**INSTRUCTION**
In the records below, reproduce exactly the lines from the one containing "IOSP-10, status: 일시 중지 -> 진행 중" through the one containing "TASK-31, owner: Pedro", both included, and omit the pictures.

(Beginning of PROVIDED ENTRIES)

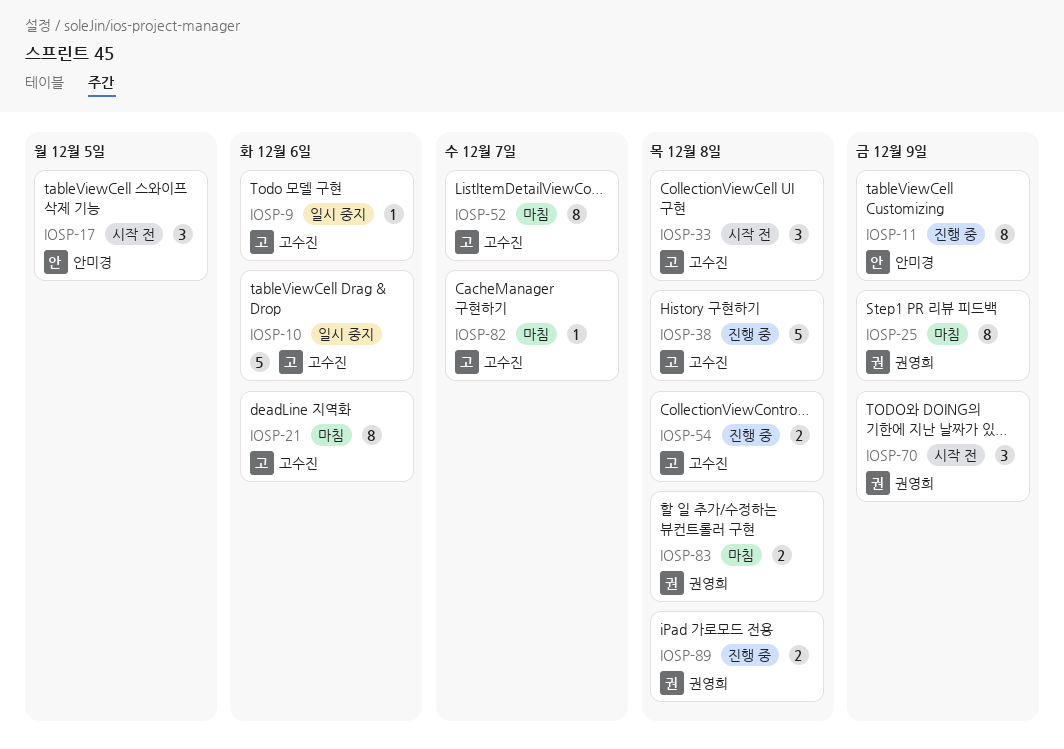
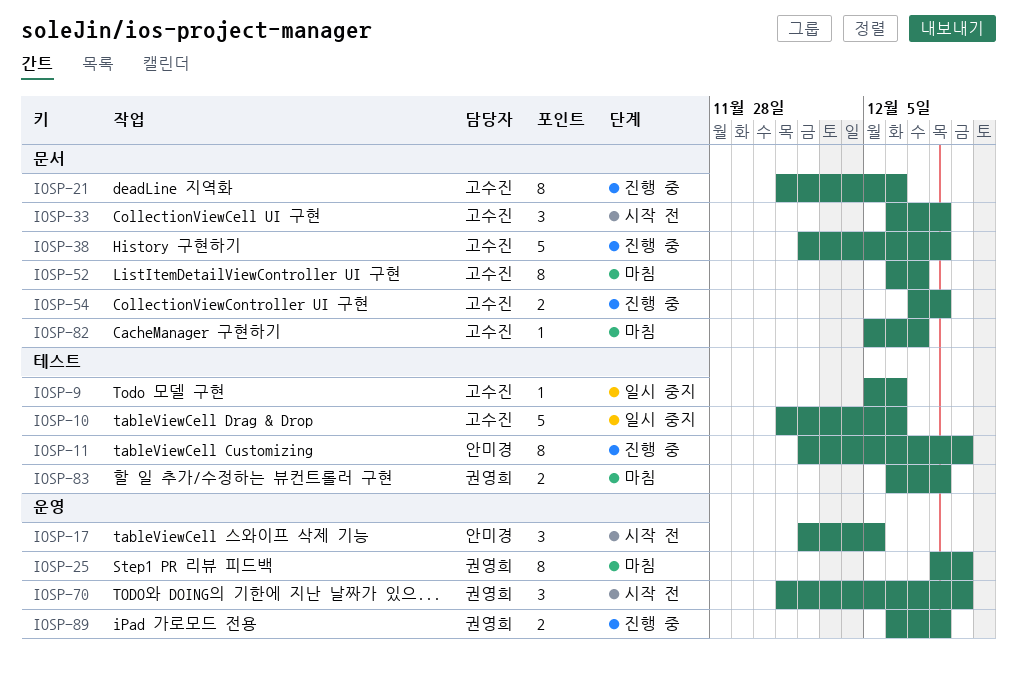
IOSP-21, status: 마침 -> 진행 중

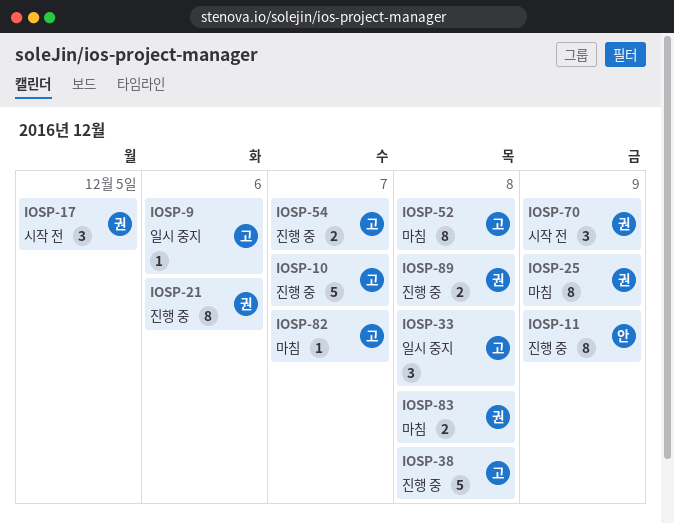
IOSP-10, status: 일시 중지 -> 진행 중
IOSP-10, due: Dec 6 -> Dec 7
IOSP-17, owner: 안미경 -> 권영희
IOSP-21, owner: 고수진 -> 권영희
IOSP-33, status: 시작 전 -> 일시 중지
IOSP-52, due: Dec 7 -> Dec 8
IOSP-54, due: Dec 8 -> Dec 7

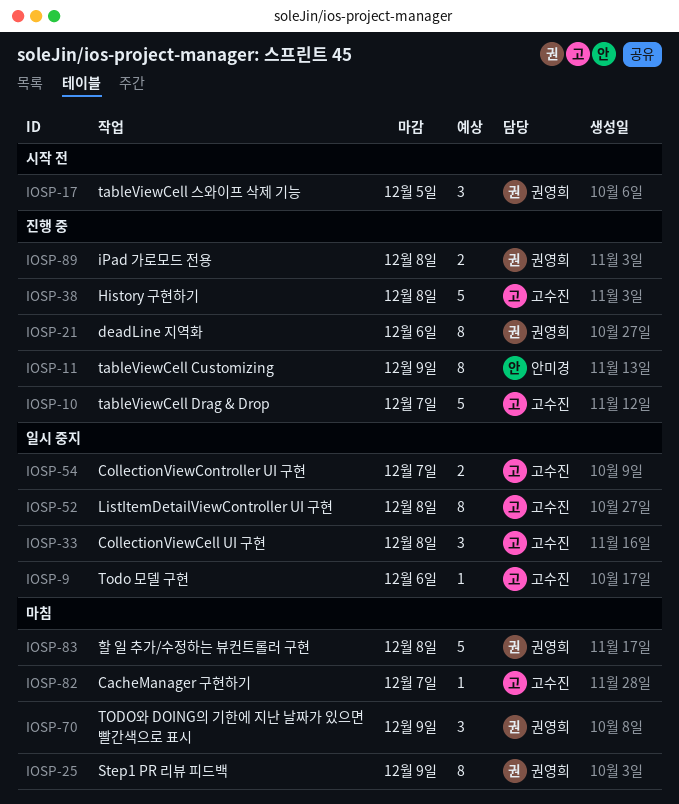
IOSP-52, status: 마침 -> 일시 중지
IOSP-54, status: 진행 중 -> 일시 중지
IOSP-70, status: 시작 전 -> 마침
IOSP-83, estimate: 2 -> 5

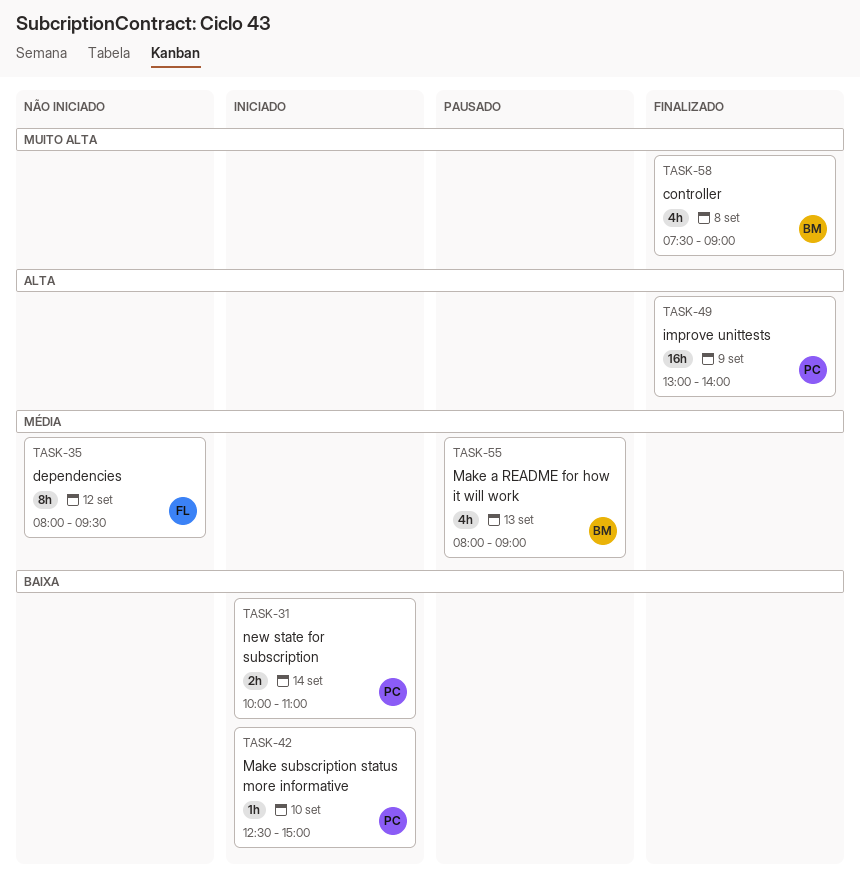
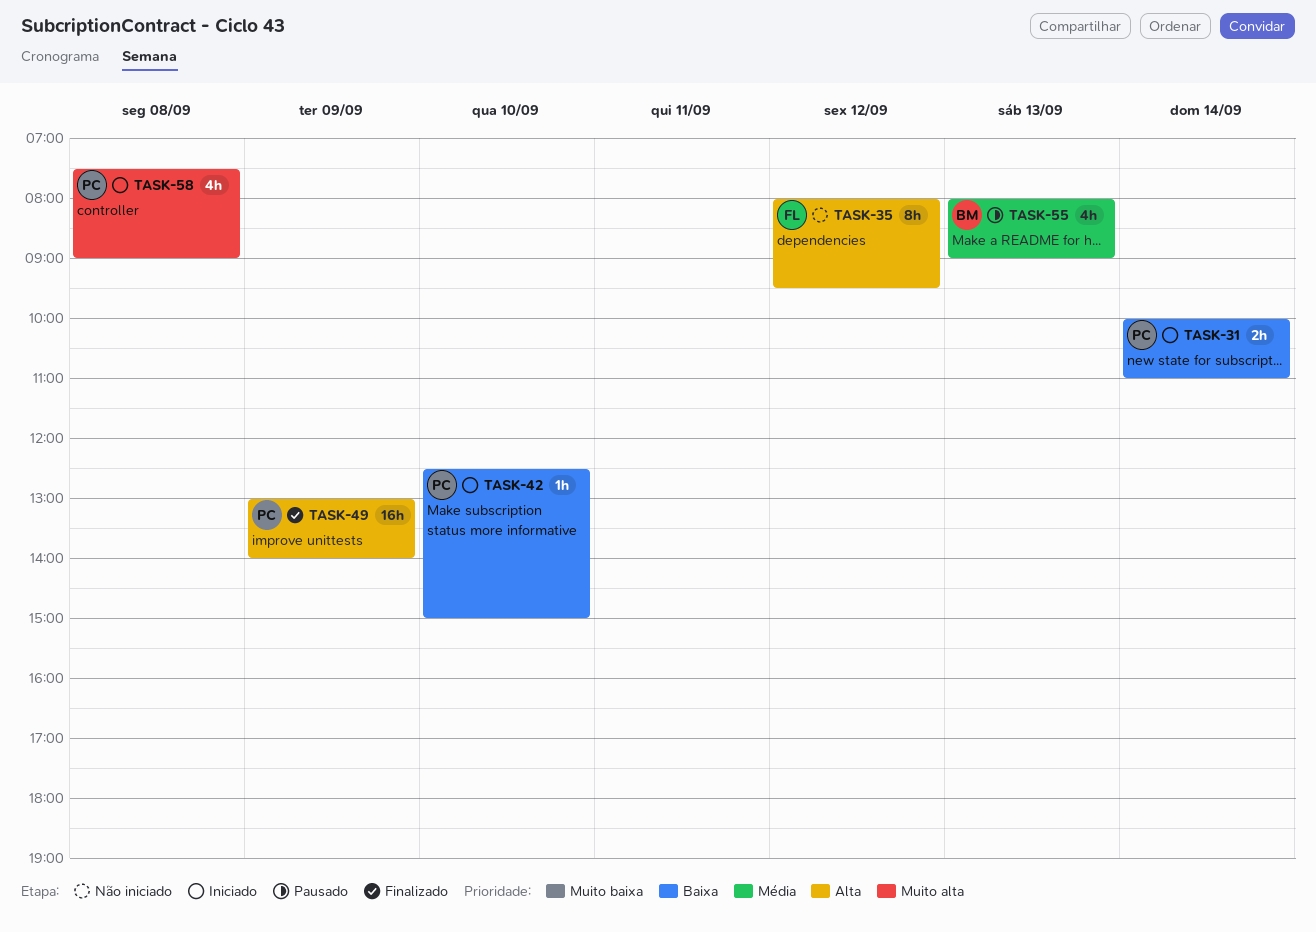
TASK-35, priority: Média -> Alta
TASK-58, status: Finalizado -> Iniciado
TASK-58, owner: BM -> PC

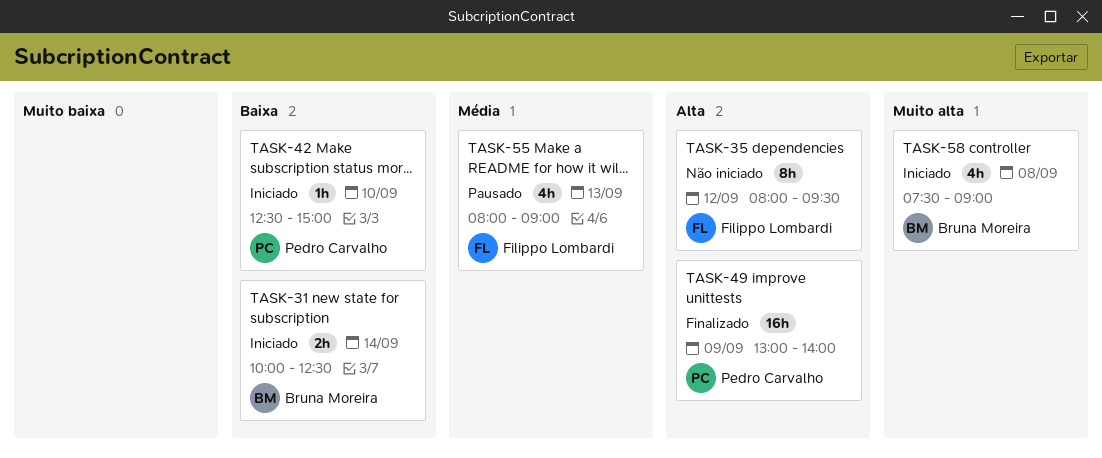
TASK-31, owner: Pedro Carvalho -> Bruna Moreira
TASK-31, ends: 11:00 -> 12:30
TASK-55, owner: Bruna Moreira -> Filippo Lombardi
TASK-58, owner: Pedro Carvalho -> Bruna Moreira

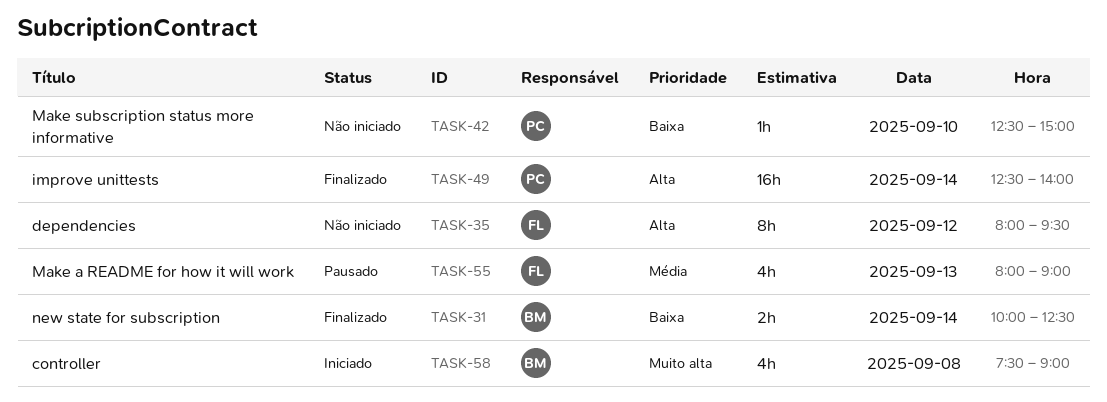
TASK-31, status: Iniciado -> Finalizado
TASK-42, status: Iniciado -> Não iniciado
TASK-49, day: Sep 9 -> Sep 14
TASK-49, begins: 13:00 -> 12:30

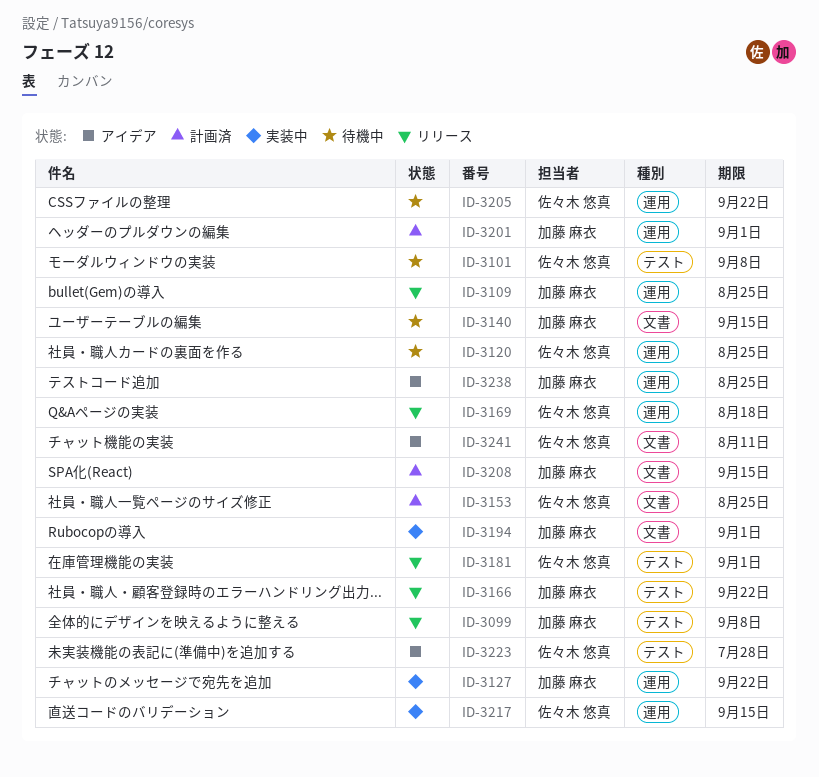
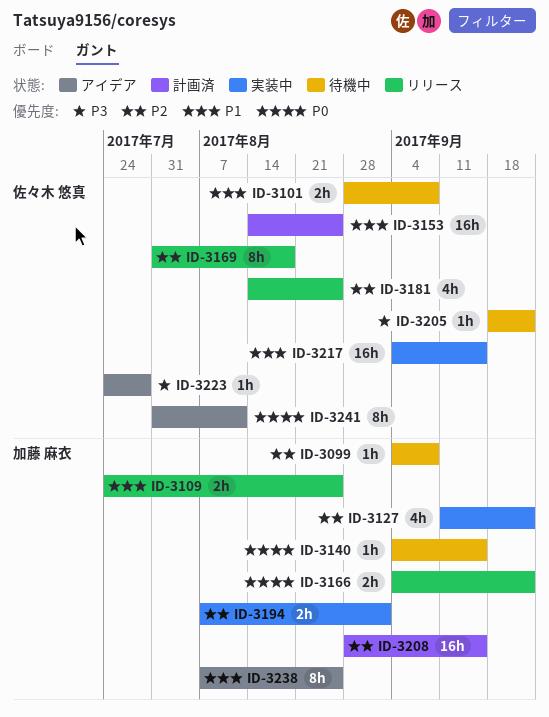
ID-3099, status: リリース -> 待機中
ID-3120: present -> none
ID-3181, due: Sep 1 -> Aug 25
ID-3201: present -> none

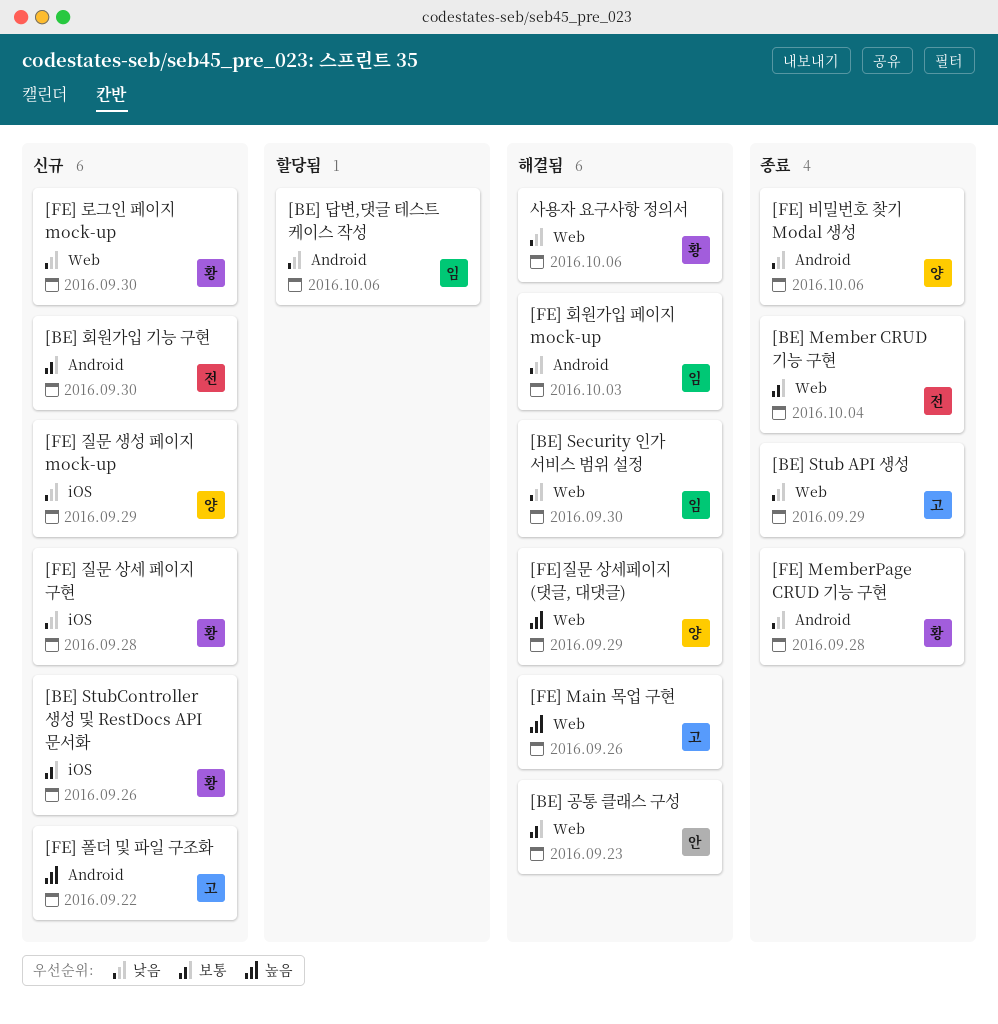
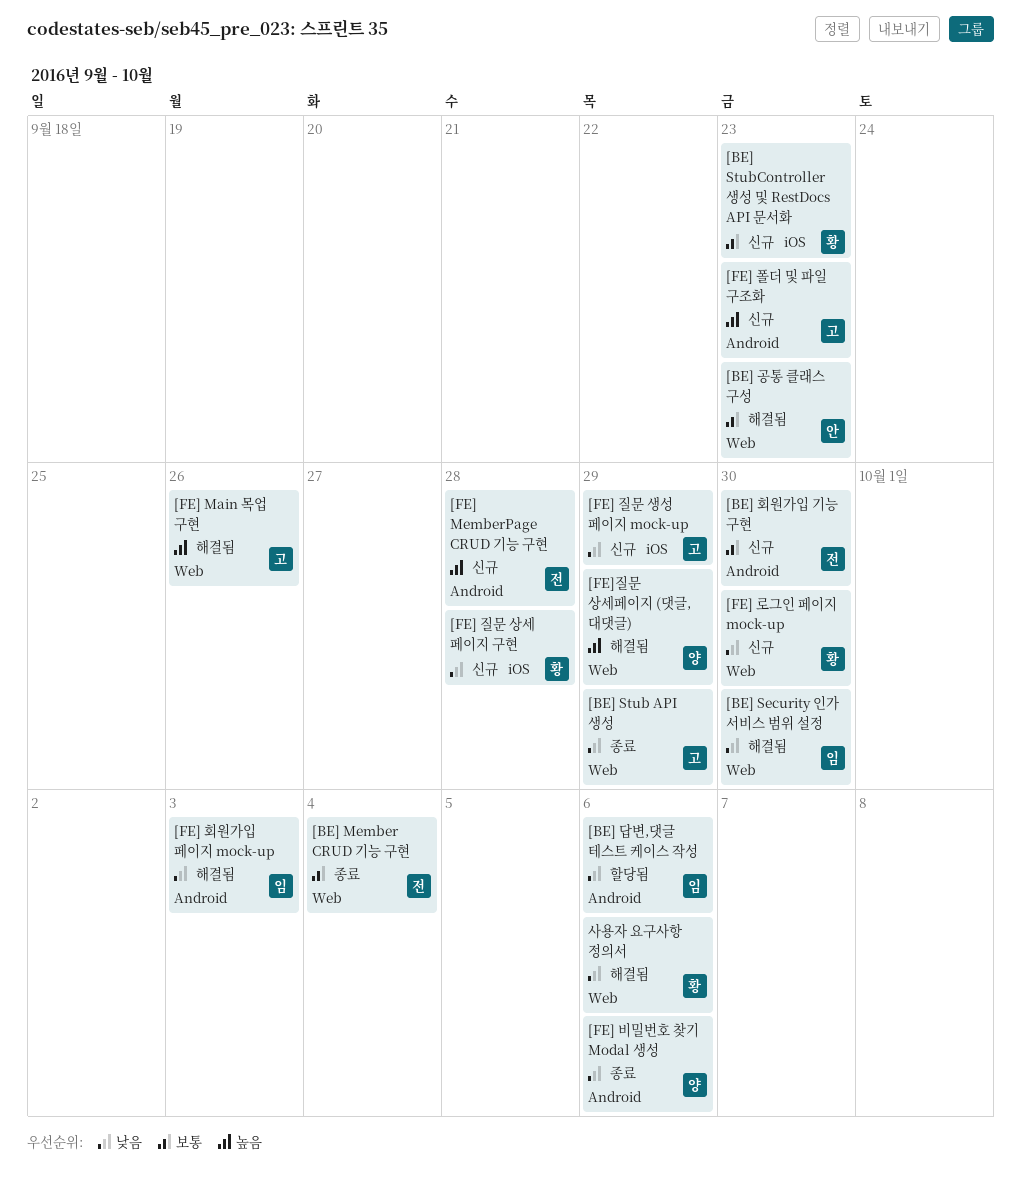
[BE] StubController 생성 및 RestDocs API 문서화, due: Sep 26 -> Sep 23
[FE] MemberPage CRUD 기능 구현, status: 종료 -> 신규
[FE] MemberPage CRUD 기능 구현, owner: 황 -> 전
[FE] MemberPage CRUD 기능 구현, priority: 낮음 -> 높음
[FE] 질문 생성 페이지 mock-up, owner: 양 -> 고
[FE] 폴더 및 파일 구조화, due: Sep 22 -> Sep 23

(End of PROVIDED ENTRIES)

**RESPONSE AREA**
IOSP-10, status: 일시 중지 -> 진행 중
IOSP-10, due: Dec 6 -> Dec 7
IOSP-17, owner: 안미경 -> 권영희
IOSP-21, owner: 고수진 -> 권영희
IOSP-33, status: 시작 전 -> 일시 중지
IOSP-52, due: Dec 7 -> Dec 8
IOSP-54, due: Dec 8 -> Dec 7

IOSP-52, status: 마침 -> 일시 중지
IOSP-54, status: 진행 중 -> 일시 중지
IOSP-70, status: 시작 전 -> 마침
IOSP-83, estimate: 2 -> 5

TASK-35, priority: Média -> Alta
TASK-58, status: Finalizado -> Iniciado
TASK-58, owner: BM -> PC

TASK-31, owner: Pedro Carvalho -> Bruna Moreira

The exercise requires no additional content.